=== Section Start ===
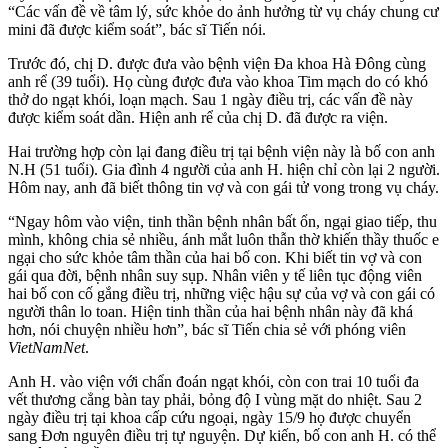
“Các vấn đề về tâm lý, sức khỏe do ảnh hưởng từ vụ cháy chung cư
mini đã được kiểm soát”, bác sĩ Tiến nói.
Trước đó, chị D. được đưa vào bệnh viện Đa khoa Hà Đông cùng
anh rể (39 tuổi). Họ cùng được đưa vào khoa Tim mạch do có khó
thở do ngạt khói, loạn mạch. Sau 1 ngày điều trị, các vấn đề này
được kiểm soát dần. Hiện anh rể của chị D. đã được ra viện.
Hai trường hợp còn lại đang điều trị tại bệnh viện này là bố con anh
N.H (51 tuổi). Gia đình 4 người của anh H. hiện chỉ còn lại 2 người.
Hôm nay, anh đã biết thông tin vợ và con gái t‌ử von‌g trong vụ cháy.
“Ngay hôm vào viện, tinh thần bệnh nhân bất ổn, ngại giao tiếp, thu
mình, không chia sẻ nhiều, ánh mắt luôn thẫn thờ khiến thầy thuốc e
ngại cho sức khỏe tâm thần của hai bố con. Khi biết tin vợ và con
gái qua đời, bệnh nhân suy sụp. Nhân viên y tế liên tục động viên
hai bố con cố gắng điều trị, những việc hậu sự của vợ và con gái có
người thân lo toan. Hiện tinh thần của hai bệnh nhân này đã khá
hơn, nói chuyện nhiều hơn”, bác sĩ Tiến chia sẻ với phóng viên
VietNamNet
.
Anh H. vào viện với chẩn đoán ngạt khói, còn con trai 10 tuổi đa
vết thương cẳng bàn tay phải, bỏng độ I vùng mặt do nhiệt. Sau 2
ngày điều trị tại khoa cấp cứu ngoại, ngày 15/9 họ được chuyển
sang Đơn nguyên điều trị tự nguyện. Dự kiến, bố con anh H. có thể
=== Section End ===
## Task description
Filter the entries down to the lines containing "khỏe". Copy each of those lines.

## Output of the task
“Các vấn đề về tâm lý, sức khỏe do ảnh hưởng từ vụ cháy chung cư
ngại cho sức khỏe tâm thần của hai bố con. Khi biết tin vợ và con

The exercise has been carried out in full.